Friday, July 29, 2005

So glad about Glade

=======now czukay has added to this too========

I used to work on an assembly line in Aldershot packing those Glade air refreshers – while that proves seven of my prole credentials it is a completely unconnected introduction to Leo’s review of the recent Glade festival:

Festivals are becoming a commercial rash on the verdant jacksy of the UK. Many of them are cack and simple opportunities for the minority who organise and perform to make quick and substantial money out of the captive majority who are attracted by a vaguely subversive reputation.

Such cynical pissings wafted through my mind-urinal when an associate alerted me to the Glade Festival. It was marvellous to have these whining prejudices dispelled by the quality of the event from the moment the routemaster bus (craftily displaying a Muswell Hill destination) arrived at the rural Berkshire location.

Now, I’ll state here that I helped set the tent up content in my view of psy-trance as the acceptable – but still not very good – face of trance. This genre is the driving force behind Glade. On zipping up the tent and proceeding toward the thumping beats, it was already abundantly clear that this dismissive attitude toward psy-trance would simply not do. The main arena for such epic doodlings was not in a large tent but, in the best traveller traditions, out in the elements and most were already ‘at it’ by 10.30 on the Friday. This venue was to become a Makkah-like focal point on the beatific crescendo (for me, perhaps only, but it didn’t seem so) of Sunday afternoon.

Moving back from the elegiac rostrum, the other tents provided some pleasingly varied tunesmiths, with Sasha’s epic/utilitarian approach going down well on Friday and Cassetteboy providing a satirical point to proceedings with his crudely hilarious cut-up technique (Stephen Fry reading Harry Potter), no doubt inspired by William Burroughs, although there were no dead roads to understanding their act. His ctrl x and ctrl v is available to buy , or email for a rip. Unfortunately, this reporter was collapsed in the tent trying to communicate in Japanese without speaking when the often heralded Aphex Twin played. The Mount Fuji of the mind had been reached. (Historical footnote - this was the last weekend in the UK of the period of sanity in which the sale of those fabulous mushrooms was legal.)

Other honourable mentions: The Bug's blistering set to a packed and jumping Little Big Tent. Dub Side of the Moon, creaming the dairyless cakes of good proportion of the Sunday afternoon crowd, with their dub versions of Stink Floyd tracks from that ‘classic’ album - refreshing, revising and renewing the cerebral 70s group’s turgidity has never been so pleasurable to witness, listen, dance and fall over to. As the pharmacological clock ticked away the last precious minutes of the music, Richie Hawtin's exquisitely minimal slow-building tech-throb ultimately lost out to the immediately-gratifying idiot charms of the Breaksday tent (where the closing track was a surprise outing of RATM's exultant 'fuck you, I won't do what you tell me' song, which never sounded better!). Thankfully, there was another hour to be had of immersion outdoor psy-trance, in a haze of dust, sunlight and extremely bright colours everywhere!

Organisationally wonderful (there was sometimes even bog roll in the portaloos), aesthetically striking, with fleets of huge Tibetan-style flags, the most striking thing of all was the disarmingly friendly vibe. Compare this to the barely concealed tension and drunken aggro of your average corporate club or posey bar, and ask whether you can really be bothered with them any more. See you there next year.
○ ○ ○ ○ ○
ACTIVITY LIST
(1) Answer these questions using the festival review.
(a) In which town did the writer once work on an assembly line packing Glade air refreshers?
(b) What destination did the routemaster bus display when it arrived?
(c) In which tent was the closing track a surprise outing of the RATM song?
(2) List every act that the festival review names as playing at the festival.

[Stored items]
○ ○ ○ ○ ○
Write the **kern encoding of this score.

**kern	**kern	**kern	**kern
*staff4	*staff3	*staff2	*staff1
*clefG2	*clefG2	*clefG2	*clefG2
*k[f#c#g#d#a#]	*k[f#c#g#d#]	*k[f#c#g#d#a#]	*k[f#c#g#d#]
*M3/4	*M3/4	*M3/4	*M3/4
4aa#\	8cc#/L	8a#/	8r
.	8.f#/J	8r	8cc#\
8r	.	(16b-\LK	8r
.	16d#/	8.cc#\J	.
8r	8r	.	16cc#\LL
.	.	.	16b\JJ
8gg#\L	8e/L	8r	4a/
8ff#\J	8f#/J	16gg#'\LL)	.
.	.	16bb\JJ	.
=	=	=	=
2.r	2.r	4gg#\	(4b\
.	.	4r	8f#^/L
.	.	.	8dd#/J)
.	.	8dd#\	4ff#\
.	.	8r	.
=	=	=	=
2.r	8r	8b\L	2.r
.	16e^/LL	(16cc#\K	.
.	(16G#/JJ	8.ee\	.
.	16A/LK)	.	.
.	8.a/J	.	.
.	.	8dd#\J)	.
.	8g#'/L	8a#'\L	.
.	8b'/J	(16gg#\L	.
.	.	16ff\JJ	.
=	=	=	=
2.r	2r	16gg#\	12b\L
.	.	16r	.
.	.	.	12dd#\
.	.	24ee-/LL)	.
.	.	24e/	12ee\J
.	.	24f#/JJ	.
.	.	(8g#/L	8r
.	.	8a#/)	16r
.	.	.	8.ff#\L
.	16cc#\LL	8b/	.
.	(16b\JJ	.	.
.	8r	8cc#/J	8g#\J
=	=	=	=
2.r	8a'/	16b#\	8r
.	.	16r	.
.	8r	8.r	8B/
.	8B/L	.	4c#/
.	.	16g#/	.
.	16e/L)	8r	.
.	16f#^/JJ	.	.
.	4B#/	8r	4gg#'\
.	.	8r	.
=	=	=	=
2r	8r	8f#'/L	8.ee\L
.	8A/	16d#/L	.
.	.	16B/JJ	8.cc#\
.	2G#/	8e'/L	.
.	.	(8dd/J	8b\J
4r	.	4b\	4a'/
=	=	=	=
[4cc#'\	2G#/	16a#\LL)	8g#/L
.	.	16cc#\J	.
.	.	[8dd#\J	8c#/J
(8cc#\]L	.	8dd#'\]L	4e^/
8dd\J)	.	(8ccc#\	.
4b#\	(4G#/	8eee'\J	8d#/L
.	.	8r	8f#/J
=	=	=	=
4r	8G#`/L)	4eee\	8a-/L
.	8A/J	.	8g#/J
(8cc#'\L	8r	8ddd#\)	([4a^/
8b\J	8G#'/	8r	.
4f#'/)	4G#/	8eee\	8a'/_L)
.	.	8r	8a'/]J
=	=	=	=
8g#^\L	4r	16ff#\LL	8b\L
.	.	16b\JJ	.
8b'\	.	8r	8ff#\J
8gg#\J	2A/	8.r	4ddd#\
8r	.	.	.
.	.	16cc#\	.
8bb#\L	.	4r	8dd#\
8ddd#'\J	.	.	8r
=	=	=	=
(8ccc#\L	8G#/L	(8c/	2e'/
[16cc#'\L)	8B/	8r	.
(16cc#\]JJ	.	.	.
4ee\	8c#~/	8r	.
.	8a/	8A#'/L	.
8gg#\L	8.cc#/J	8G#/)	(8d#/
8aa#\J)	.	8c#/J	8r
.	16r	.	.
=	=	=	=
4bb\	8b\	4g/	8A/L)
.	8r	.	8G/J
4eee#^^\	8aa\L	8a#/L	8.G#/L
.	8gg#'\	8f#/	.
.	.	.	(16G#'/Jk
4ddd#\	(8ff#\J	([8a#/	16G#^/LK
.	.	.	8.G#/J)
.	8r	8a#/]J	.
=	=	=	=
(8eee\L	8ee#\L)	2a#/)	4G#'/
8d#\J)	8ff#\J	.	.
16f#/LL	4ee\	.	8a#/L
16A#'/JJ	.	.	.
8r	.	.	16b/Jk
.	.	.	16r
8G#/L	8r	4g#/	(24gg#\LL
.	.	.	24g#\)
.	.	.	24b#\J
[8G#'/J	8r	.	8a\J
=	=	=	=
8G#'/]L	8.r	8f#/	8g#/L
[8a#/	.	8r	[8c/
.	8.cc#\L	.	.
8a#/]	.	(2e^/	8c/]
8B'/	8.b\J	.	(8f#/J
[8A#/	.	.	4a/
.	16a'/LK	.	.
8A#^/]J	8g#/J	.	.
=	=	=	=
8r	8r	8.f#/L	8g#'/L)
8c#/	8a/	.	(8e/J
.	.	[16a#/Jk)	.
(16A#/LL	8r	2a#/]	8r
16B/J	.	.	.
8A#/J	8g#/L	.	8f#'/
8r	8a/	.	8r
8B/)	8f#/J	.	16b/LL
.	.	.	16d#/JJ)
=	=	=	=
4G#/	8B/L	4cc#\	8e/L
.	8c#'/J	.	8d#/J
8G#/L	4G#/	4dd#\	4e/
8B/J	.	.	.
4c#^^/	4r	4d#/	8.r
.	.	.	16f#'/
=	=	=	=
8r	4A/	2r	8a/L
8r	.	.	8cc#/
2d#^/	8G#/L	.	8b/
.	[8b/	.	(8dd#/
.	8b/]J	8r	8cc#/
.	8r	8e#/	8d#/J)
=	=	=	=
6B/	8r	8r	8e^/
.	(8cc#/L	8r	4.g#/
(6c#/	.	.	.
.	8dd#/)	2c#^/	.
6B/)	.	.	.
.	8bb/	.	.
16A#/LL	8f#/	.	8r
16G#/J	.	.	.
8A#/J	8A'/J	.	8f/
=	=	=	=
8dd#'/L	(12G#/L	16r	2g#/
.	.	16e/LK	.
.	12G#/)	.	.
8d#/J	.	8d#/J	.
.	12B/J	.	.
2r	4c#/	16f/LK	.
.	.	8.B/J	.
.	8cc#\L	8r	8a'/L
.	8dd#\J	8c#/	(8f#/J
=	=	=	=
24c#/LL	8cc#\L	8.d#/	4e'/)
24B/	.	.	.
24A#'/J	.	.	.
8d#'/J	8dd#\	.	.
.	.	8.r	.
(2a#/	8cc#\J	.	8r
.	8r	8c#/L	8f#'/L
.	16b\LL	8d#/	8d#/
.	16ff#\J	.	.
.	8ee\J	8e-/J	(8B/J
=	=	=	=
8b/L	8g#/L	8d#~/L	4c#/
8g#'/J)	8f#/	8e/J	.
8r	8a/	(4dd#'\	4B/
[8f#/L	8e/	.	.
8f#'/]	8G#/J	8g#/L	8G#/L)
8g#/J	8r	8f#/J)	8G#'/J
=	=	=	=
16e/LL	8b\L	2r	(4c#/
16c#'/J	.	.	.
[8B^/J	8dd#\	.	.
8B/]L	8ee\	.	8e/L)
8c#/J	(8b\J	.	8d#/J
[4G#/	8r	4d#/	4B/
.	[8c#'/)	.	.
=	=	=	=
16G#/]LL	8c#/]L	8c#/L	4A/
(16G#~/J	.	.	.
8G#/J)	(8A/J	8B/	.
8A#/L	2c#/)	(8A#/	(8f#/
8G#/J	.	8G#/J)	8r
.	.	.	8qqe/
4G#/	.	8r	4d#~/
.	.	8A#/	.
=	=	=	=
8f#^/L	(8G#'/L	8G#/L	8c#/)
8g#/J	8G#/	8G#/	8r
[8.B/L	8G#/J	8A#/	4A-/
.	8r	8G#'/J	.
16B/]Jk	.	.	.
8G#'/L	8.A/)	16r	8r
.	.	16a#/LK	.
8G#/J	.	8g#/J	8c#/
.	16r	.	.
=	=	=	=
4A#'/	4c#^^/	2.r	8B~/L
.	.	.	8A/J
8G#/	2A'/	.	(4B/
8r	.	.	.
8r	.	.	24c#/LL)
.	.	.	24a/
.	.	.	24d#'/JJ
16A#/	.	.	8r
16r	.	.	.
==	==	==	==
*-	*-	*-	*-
○ ○ ○ ○ ○
ANSWERS BY TASK
(1)
(a) Aldershot
(b) Muswell Hill
(c) The Breaksday tent

(2)
Sasha
Cassetteboy
Aphex Twin
The Bug
Dub Side of the Moon
Richie Hawtin